Exercise brief
Only the lines below, from the one with "pinky pip: (245, 276)" through the one with "index tip: (333, 170)", are to be written out, exactly.

Available data
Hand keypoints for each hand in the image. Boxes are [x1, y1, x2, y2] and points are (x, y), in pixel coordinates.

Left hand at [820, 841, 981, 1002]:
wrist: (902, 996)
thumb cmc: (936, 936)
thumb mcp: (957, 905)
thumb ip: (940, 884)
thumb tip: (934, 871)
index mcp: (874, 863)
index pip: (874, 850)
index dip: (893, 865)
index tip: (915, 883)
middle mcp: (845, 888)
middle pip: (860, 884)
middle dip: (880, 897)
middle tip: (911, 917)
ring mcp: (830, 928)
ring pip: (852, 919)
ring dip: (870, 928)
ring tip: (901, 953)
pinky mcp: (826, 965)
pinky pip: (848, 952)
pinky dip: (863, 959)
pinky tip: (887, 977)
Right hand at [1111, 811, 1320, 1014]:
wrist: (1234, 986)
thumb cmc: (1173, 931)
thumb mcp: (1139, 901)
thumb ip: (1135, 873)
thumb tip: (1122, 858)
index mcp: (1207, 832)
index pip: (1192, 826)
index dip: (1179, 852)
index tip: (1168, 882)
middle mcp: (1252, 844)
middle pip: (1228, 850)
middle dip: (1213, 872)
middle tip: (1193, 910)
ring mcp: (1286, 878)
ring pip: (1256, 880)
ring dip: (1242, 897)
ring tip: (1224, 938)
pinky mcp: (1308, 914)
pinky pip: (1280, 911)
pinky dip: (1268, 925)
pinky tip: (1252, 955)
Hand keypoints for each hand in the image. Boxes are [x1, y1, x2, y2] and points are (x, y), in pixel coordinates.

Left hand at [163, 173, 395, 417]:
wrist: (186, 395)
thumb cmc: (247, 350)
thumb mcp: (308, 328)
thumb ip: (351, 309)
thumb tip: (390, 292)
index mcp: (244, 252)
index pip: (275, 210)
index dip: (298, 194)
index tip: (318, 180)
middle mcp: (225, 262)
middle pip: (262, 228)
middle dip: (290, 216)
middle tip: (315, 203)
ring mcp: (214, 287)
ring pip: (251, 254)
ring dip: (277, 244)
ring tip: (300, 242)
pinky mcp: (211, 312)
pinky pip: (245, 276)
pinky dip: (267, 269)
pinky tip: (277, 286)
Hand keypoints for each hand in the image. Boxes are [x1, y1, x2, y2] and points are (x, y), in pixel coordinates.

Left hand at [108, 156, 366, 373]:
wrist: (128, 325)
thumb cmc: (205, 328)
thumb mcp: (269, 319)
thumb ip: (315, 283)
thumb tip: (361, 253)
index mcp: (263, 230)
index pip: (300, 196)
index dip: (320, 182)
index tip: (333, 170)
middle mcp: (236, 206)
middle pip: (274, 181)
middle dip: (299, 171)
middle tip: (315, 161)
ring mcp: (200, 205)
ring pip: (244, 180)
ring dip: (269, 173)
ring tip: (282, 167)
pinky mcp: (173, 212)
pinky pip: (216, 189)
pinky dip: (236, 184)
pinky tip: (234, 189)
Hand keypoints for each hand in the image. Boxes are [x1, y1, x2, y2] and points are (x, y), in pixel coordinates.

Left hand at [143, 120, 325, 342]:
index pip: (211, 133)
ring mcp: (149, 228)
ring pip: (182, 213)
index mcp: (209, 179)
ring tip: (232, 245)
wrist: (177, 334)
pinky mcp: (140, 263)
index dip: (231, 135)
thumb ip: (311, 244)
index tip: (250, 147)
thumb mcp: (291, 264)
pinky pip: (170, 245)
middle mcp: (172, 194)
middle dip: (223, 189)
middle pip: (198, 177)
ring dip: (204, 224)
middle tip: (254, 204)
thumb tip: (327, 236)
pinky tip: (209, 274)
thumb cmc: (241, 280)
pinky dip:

Task answer
pinky pip: (245, 276)
pinky dip: (267, 269)
pinky tip: (277, 286)
Hand keypoints for each hand in the image. Boxes are [x1, y1, x2, y2] and points are (x, y), in pixel coordinates.

Left hand at [108, 156, 366, 373]:
wrist: (128, 325)
thumb cmc: (205, 328)
thumb mcp: (269, 319)
thumb ip: (315, 283)
thumb tip: (361, 253)
index mcp: (263, 230)
index pip: (300, 196)
index dip: (320, 182)
index tip: (333, 170)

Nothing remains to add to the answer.